Looks fabulous. Generally I don’t bake pie, but this could change my mind, as you said. I did take a look at the ingredients and is must say — this is Paula Deen rich with all that butter. 🙂 But I’m sure that made a big difference. My husband loves apple pie and would be thrilled if I made this, especially considering we’re getting into apple season.
Very interesting recipe, but I’m sticking with my version of my mother’s recipe, which has to be made with Macintosh or Jonathan apples (hard to find in Phoenix!) and a crumb crust. Wonder how this recipe would taste with Jonathan apples?
Wow! Gorgeous! I will definitely be making this one soon, now that summer fruit is coming to an end and it’s time to start baking with apples again.
I’m glad the pie turned out so wonderfully, Anna! Thank you for publishing the substitutions and how they worked — very good to know.
The Cookie Jar by Edgar A. Guest
Like the love of the mother it shines through our years, It has soothed all our hurts and has dried away tears; It has paid us for toiling; in sorrow or joy, It has always shown kindness to each girl and boy; And I’m sorry for people, whoever they are, who live in a house where there’s no cookie jar.
Happy National Cookie Month, Anna. That pie looks gorgeous!!!
Ooo wow that crust looks awesome! I’m not a big fruit pie person but will definitely have to try this out. I appreciate you sharing your substitutions and knowing that they worked. I usually use apple juice to replace apple cider and sometimes it’s from a juice box too.. it’s just the easiest!
Sue, I’m not sure where I’d find Danish butter. I used my store brand’s “European style” and it was fine. Plugra would be good too.
Meghan, the other recipe I’ve closed the book on is almond toffee/almond roca.
oh wow! that crust looks fantastic!
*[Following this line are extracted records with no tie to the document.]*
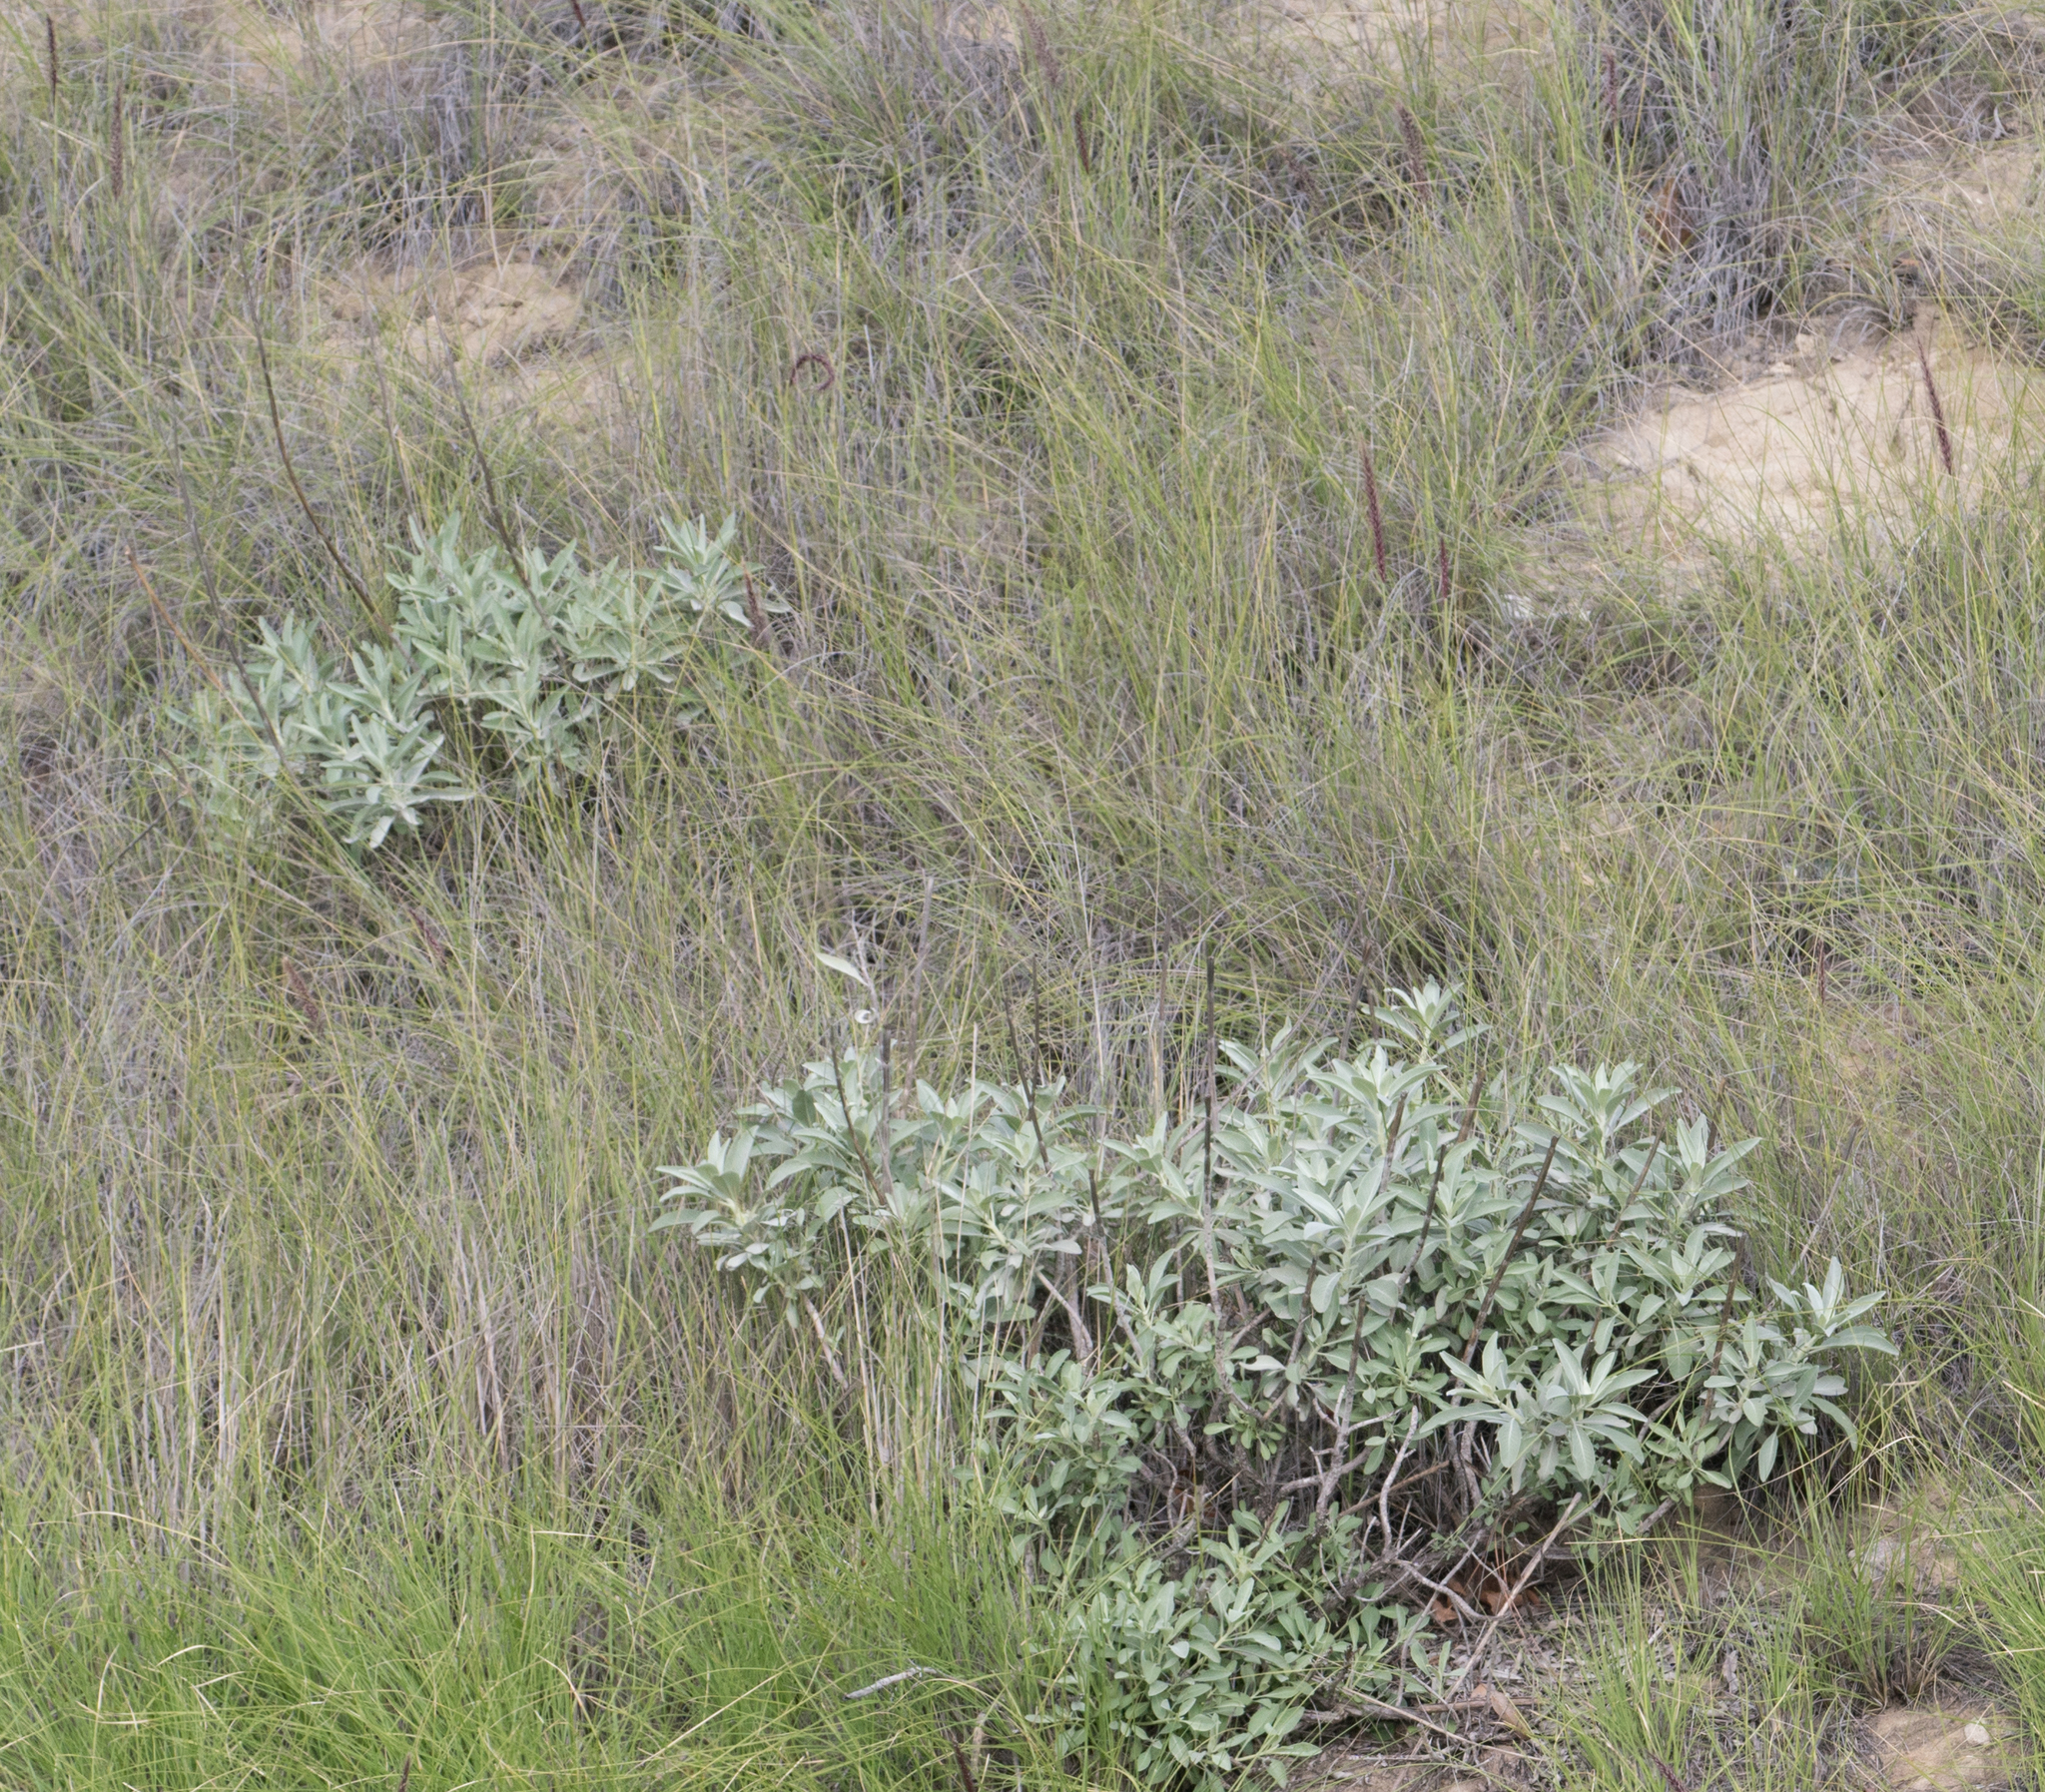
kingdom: Plantae
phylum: Tracheophyta
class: Magnoliopsida
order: Lamiales
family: Lamiaceae
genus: Salvia
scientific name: Salvia apiana
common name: White sage
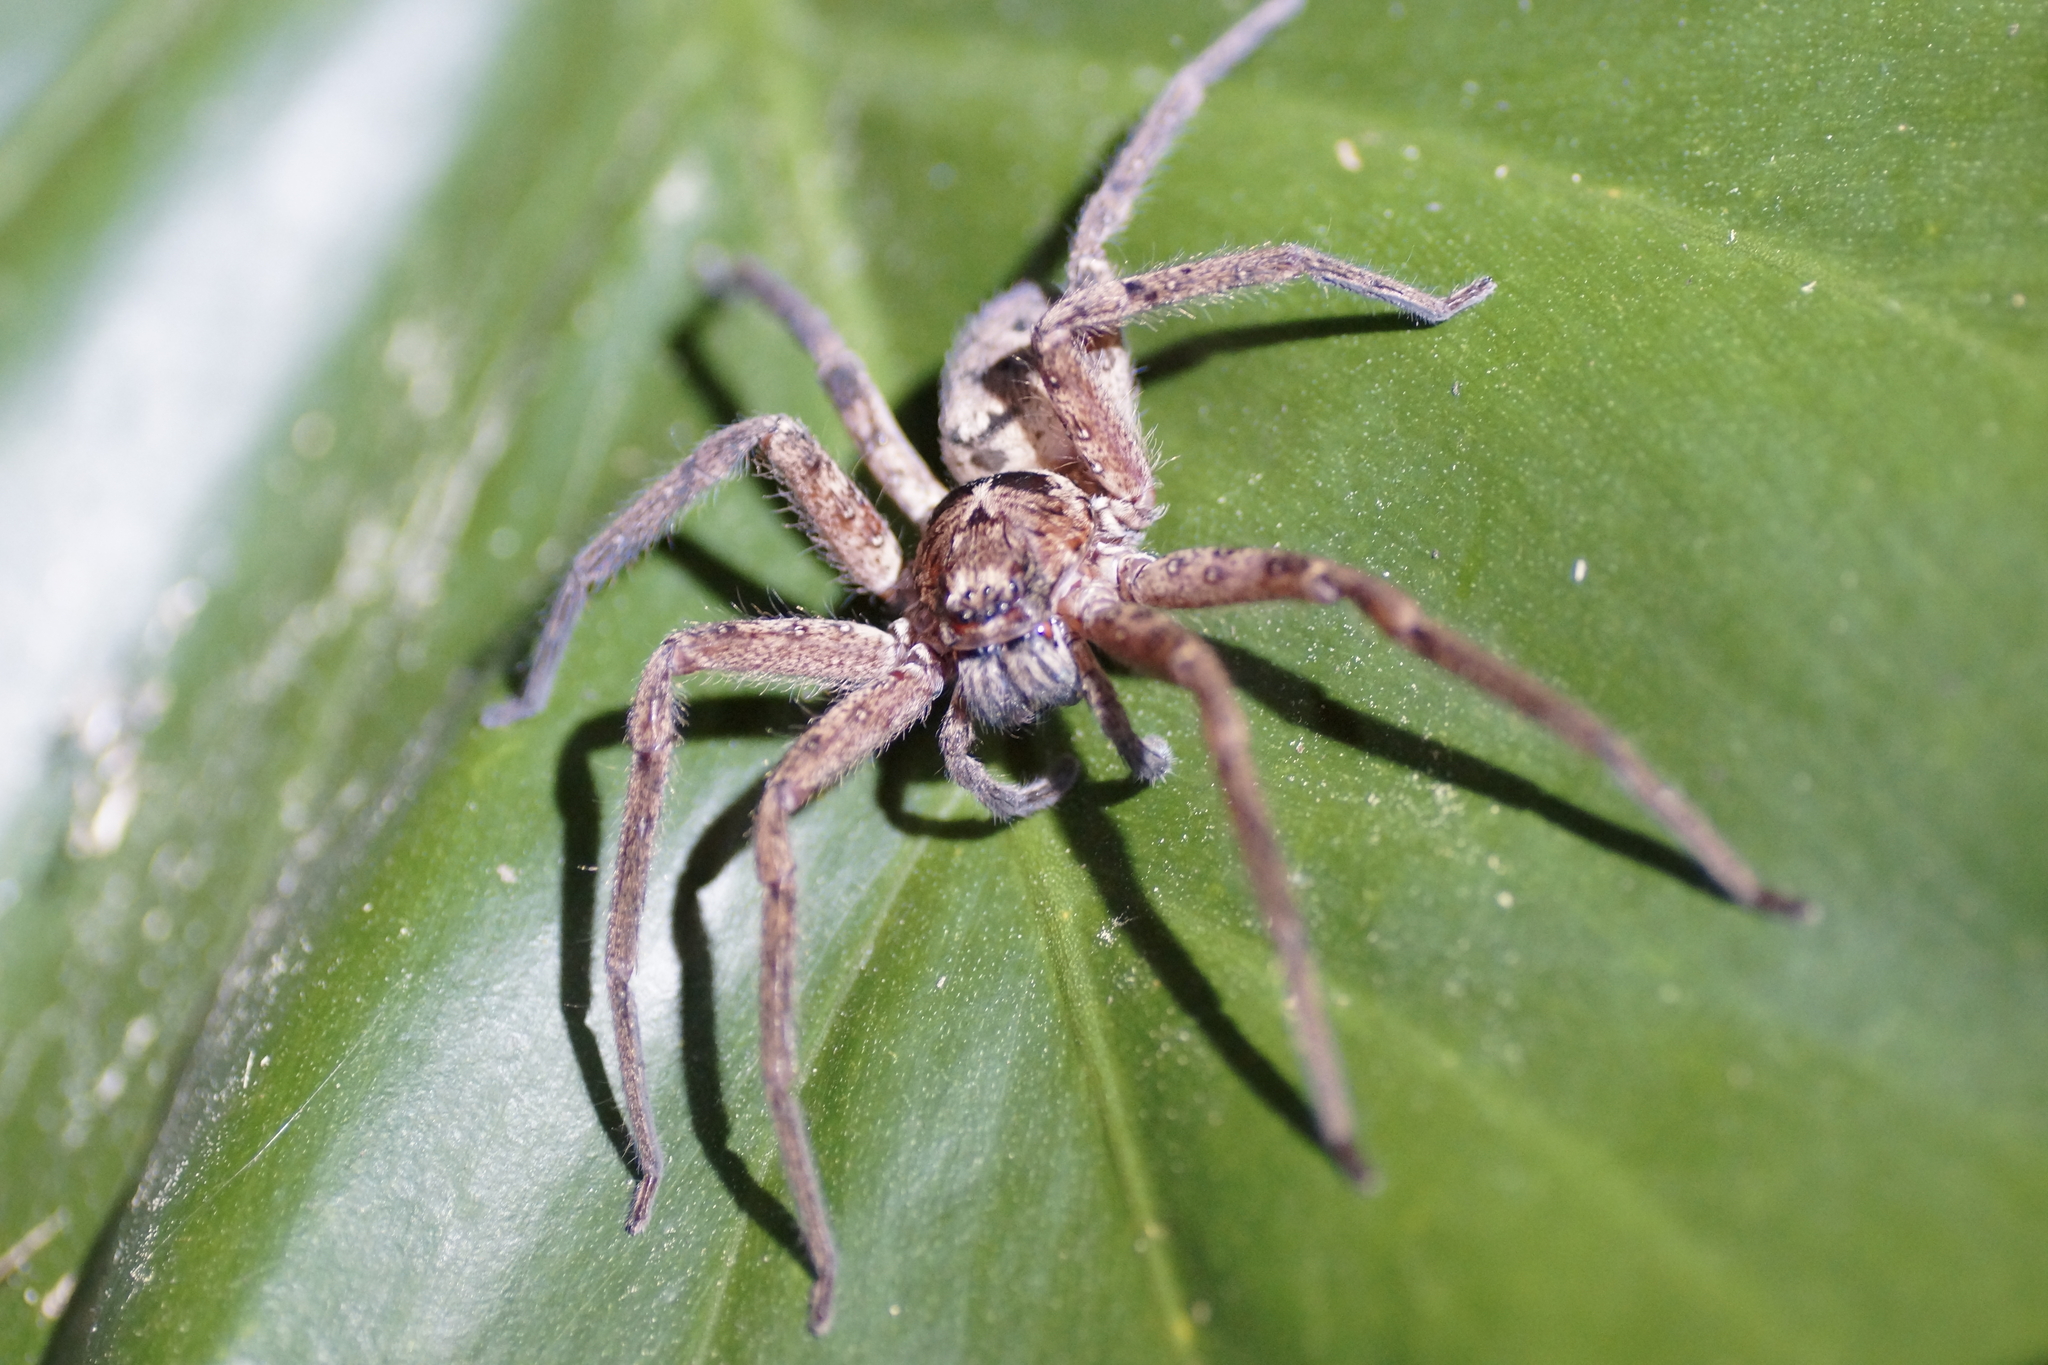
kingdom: Animalia
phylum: Arthropoda
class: Arachnida
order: Araneae
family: Sparassidae
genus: Heteropoda
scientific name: Heteropoda
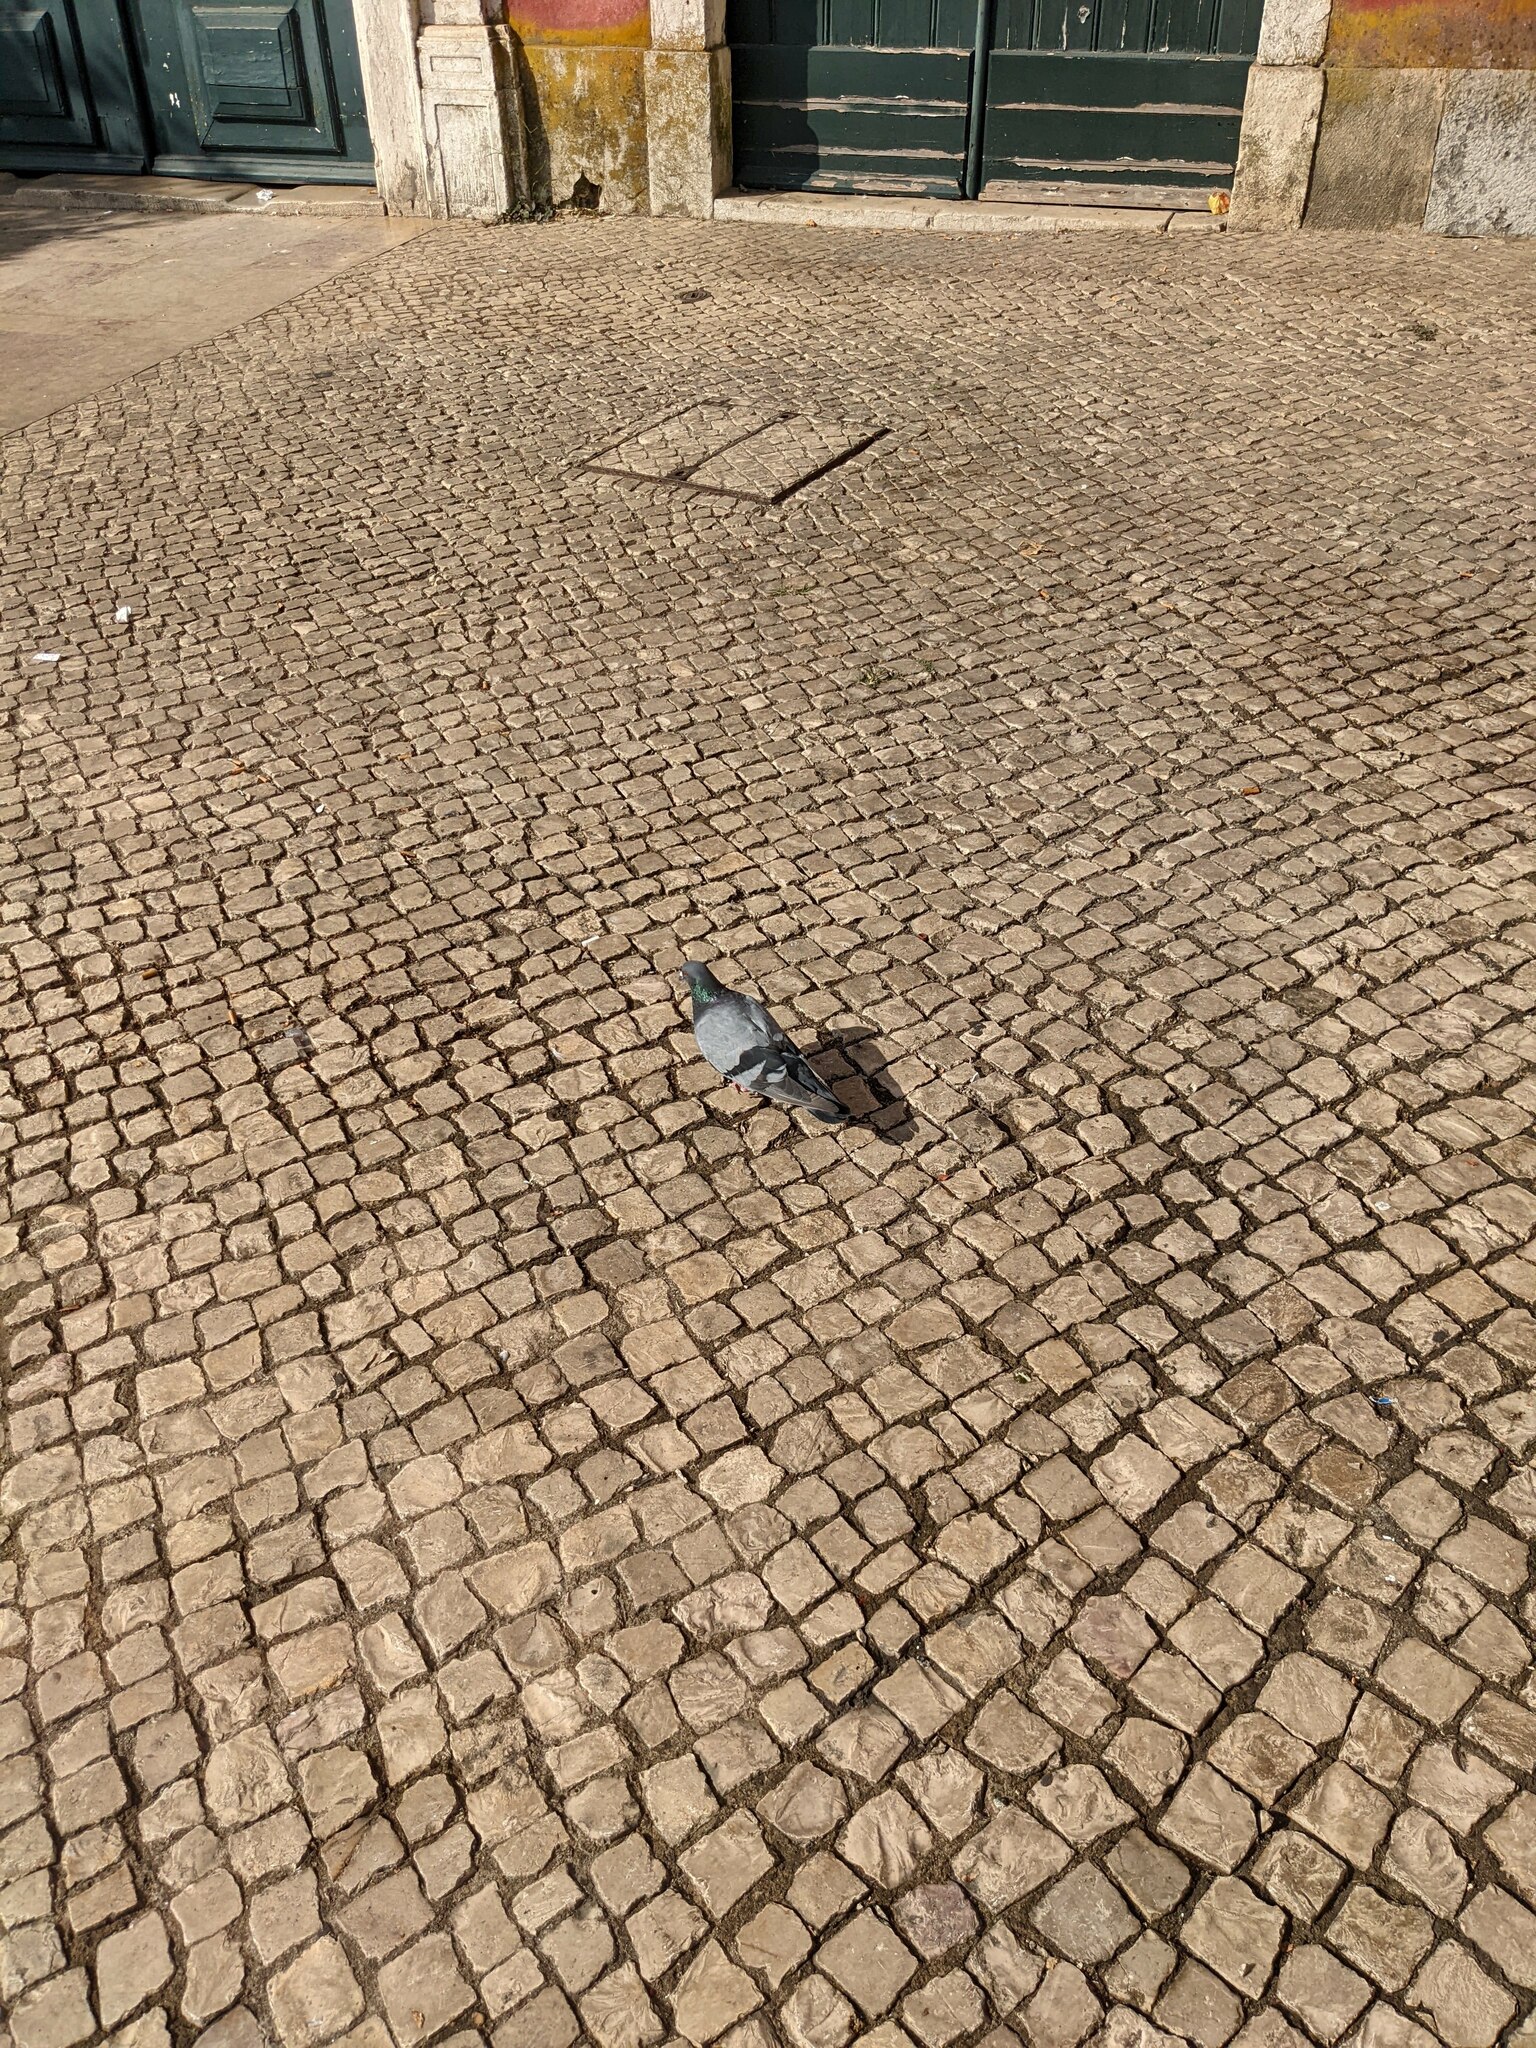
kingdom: Animalia
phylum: Chordata
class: Aves
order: Columbiformes
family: Columbidae
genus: Columba
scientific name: Columba livia
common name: Rock pigeon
I will have to give this a try over the holidays!
That pie looks incredible, and I don’t even really enjoy apple pie all that much! I’d be curious what other recipes you think you can “close the book” on!
My husband and daughter love apple pie so I’ll keep this one in mind the next time I make it. The pie looks wonderful!
I love Danish butter, but it’s soooo expensive. We splurged and got some when our daughter came home from Denmark and we wanted to make Danish pastries. The butter was worth every penny. It’s good to know that it’s worth it for this recipe too.
I had this pie last night and it was fantastic, especially the crust.
Wow!! Wish I’d had this recipe for our Apple Pie Contest at the Farmers Market last Sunday!! Looks Great!!